> [ENTRIES PROVIDED]:
________________
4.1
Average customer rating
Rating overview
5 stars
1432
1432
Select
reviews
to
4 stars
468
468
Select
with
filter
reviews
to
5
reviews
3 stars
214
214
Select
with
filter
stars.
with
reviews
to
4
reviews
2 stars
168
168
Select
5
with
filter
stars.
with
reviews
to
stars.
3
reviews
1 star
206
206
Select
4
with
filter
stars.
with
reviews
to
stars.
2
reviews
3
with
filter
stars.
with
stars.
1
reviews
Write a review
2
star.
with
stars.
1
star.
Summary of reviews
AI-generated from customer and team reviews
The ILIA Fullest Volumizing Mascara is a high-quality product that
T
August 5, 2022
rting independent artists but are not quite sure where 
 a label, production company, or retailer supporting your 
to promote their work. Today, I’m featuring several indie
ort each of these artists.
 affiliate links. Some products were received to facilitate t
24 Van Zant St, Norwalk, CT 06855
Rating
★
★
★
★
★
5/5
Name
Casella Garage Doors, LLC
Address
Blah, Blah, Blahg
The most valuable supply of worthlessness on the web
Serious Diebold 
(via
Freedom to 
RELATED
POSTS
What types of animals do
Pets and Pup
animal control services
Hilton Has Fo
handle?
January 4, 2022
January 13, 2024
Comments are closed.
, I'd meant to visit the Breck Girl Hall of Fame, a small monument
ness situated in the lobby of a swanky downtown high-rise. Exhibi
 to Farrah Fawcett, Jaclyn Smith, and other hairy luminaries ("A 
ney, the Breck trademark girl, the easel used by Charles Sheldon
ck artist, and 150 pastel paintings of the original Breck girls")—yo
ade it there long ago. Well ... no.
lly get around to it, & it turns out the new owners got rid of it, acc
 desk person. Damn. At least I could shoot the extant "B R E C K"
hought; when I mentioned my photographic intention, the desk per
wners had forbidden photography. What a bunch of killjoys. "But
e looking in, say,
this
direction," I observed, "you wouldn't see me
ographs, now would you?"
________________
> [TASK TO CARRY OUT]: Copy the items word for word, from their first line through the line containing "desk person. Damn.", both included.

> [REPLY TO THE TASK]:
4.1
Average customer rating
Rating overview
5 stars
1432
1432
Select
reviews
to
4 stars
468
468
Select
with
filter
reviews
to
5
reviews
3 stars
214
214
Select
with
filter
stars.
with
reviews
to
4
reviews
2 stars
168
168
Select
5
with
filter
stars.
with
reviews
to
stars.
3
reviews
1 star
206
206
Select
4
with
filter
stars.
with
reviews
to
stars.
2
reviews
3
with
filter
stars.
with
stars.
1
reviews
Write a review
2
star.
with
stars.
1
star.
Summary of reviews
AI-generated from customer and team reviews
The ILIA Fullest Volumizing Mascara is a high-quality product that
T
August 5, 2022
rting independent artists but are not quite sure where 
 a label, production company, or retailer supporting your 
to promote their work. Today, I’m featuring several indie
ort each of these artists.
 affiliate links. Some products were received to facilitate t
24 Van Zant St, Norwalk, CT 06855
Rating
★
★
★
★
★
5/5
Name
Casella Garage Doors, LLC
Address
Blah, Blah, Blahg
The most valuable supply of worthlessness on the web
Serious Diebold 
(via
Freedom to 
RELATED
POSTS
What types of animals do
Pets and Pup
animal control services
Hilton Has Fo
handle?
January 4, 2022
January 13, 2024
Comments are closed.
, I'd meant to visit the Breck Girl Hall of Fame, a small monument
ness situated in the lobby of a swanky downtown high-rise. Exhibi
 to Farrah Fawcett, Jaclyn Smith, and other hairy luminaries ("A 
ney, the Breck trademark girl, the easel used by Charles Sheldon
ck artist, and 150 pastel paintings of the original Breck girls")—yo
ade it there long ago. Well ... no.
lly get around to it, & it turns out the new owners got rid of it, acc
 desk person. Damn. At least I could shoot the extant "B R E C K"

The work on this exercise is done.